*** Text excerpt ***

This email bounced.
So I’m hoping to invoke the powers of the fabled seven degrees of celebration, sorry – separation! – in order to get it to its intended recipient. Or just to spread the appreciation.
Please could someone pass this onto Naomi Wolf, who wrote Mis-Conceptions:
Dear Ms Wolf
Thank you for your extraordinary book Mis-Conceptions. Reading it has been a revelation. Your account led me with intense familiarity back along the road I walked nearly two years ago. You have beautifully, honestly revealed to me much of my own experience that I remember acutely but have never put to words. Thank you for articulating the terrible, marvelous nuances of the experience – especially the fluctuations between peace and turmoil, between anticipation and fear, between the desire to be the successful textbook mother-to be and the uneasy sense that the textbooks were skipping out huge swathes of something crucial but un-utterable.
Your book also had me weeping with gratitude for my own experience and with anger and outrage for the millions of women that routinely get cheated of that experience by the medical fraternity. Entirely by a series of chance encounters, I ended up opting for home birth. I was, at the time, a South African living in the UK, and had the support of a lovely NHS midwifery team as well as my doula. It turned out to be an extraordinary, marvelous, spiritual experience. Bloody, exhausting, ferocious, excruciating – and entirely possible. There was no need for medication or any intervention – and that felt normal, not remarkable at all. Not because I’m stoic (I’m not) and not because there wasn’t pain (there was); it just felt I’d completed some sort of gruelling marathon or endurance event – with exactly the right support team there to coax me up every last hill.

*** End of Text excerpt ***
*** Information ***

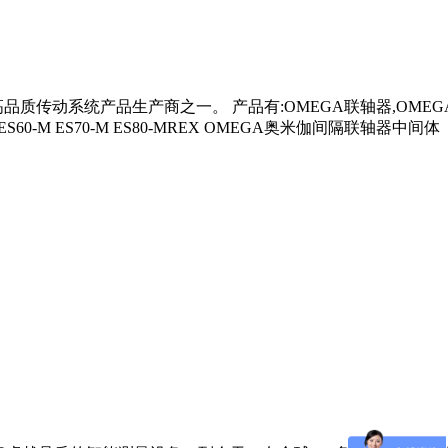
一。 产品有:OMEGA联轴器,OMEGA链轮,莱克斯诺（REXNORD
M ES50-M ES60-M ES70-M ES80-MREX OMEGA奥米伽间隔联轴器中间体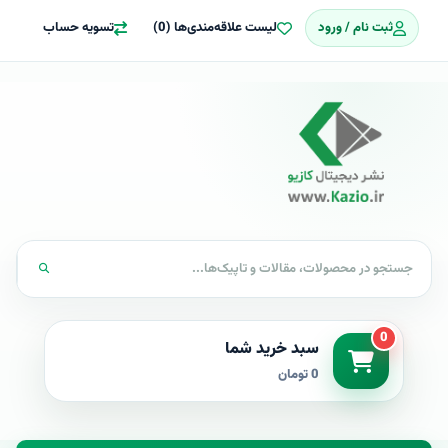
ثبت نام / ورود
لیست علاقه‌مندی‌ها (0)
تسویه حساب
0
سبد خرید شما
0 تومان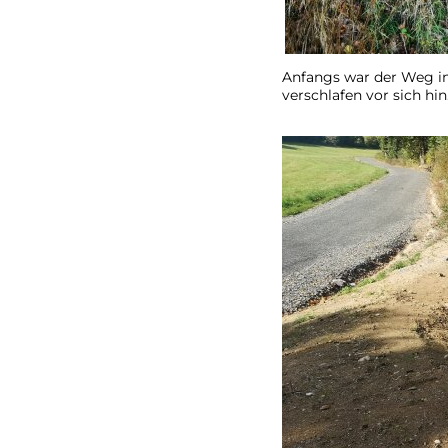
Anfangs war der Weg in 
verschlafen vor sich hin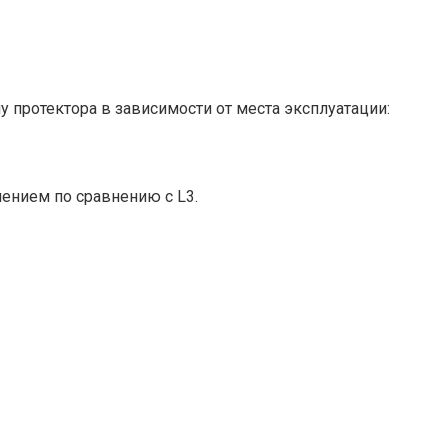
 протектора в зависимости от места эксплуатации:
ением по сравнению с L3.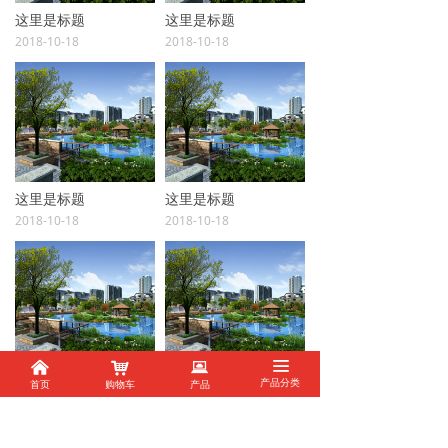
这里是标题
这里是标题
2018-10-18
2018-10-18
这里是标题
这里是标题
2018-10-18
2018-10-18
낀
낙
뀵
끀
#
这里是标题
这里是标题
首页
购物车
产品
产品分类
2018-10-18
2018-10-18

*** End of Information ***
*** Information ***

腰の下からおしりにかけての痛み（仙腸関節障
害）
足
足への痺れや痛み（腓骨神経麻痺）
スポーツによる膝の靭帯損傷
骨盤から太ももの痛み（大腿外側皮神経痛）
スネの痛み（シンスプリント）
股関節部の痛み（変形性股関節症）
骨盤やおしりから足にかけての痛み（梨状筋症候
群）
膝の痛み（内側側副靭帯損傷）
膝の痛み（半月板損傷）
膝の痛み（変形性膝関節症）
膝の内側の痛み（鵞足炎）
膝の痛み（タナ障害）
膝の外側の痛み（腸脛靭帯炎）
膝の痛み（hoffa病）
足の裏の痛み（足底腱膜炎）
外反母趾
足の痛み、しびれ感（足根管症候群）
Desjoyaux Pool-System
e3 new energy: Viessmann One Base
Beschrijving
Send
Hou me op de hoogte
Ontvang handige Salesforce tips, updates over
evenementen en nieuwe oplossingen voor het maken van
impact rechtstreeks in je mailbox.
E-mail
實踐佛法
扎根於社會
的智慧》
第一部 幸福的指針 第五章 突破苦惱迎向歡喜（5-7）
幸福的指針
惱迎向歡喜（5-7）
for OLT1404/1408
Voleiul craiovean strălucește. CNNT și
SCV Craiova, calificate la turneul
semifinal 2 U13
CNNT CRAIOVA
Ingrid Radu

*** End of Information ***
*** Information ***

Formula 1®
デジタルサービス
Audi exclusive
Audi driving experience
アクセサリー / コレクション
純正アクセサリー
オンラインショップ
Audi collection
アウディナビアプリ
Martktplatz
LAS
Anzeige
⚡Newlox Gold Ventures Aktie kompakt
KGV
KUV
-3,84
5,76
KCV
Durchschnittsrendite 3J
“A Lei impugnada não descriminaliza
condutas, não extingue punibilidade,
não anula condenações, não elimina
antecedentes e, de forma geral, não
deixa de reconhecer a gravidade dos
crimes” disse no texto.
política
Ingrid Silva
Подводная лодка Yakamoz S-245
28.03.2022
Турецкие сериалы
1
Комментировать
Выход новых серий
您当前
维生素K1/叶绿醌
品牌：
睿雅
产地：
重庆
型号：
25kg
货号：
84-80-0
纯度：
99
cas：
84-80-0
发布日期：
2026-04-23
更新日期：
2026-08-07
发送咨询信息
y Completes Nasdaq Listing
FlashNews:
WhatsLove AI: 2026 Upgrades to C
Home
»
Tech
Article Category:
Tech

*** End of Information ***

Actions to take:
[a] According to the letter to Naomi Wolf, what was the writer's nationality, and where was the writer living at the time of the birth?
[b] Carry the letter to Naomi Wolf forward from its last sentence.
The rows have nothing to do with the letter to Naomi Wolf.

Solved tasks:
[a] The writer was a South African living in the UK.

[b]
In the aftermath of that experience, I had the evangelical, elated glow of the converted when anyone mentioned home birth. The endorphins took months to wear off and carried me through the early days of my child’s life in a kind of blurry glow. And yet I also felt curiously silenced about the experience by the overwhelming prevalence of the very myths you list in your section on birth. I didn’t feel I was allowed to share my experience in case I offended someone who’d suffered the far more common medical-trauma style of childbirth. It’s more than good fortune though: it’s about information, the right kind. Your book comes as a welcome breath of fresh air. I only hope it is being read and heard my expectant mothers in the developed world, and is inspiring them to claim back their trust in their own bodies and instincts.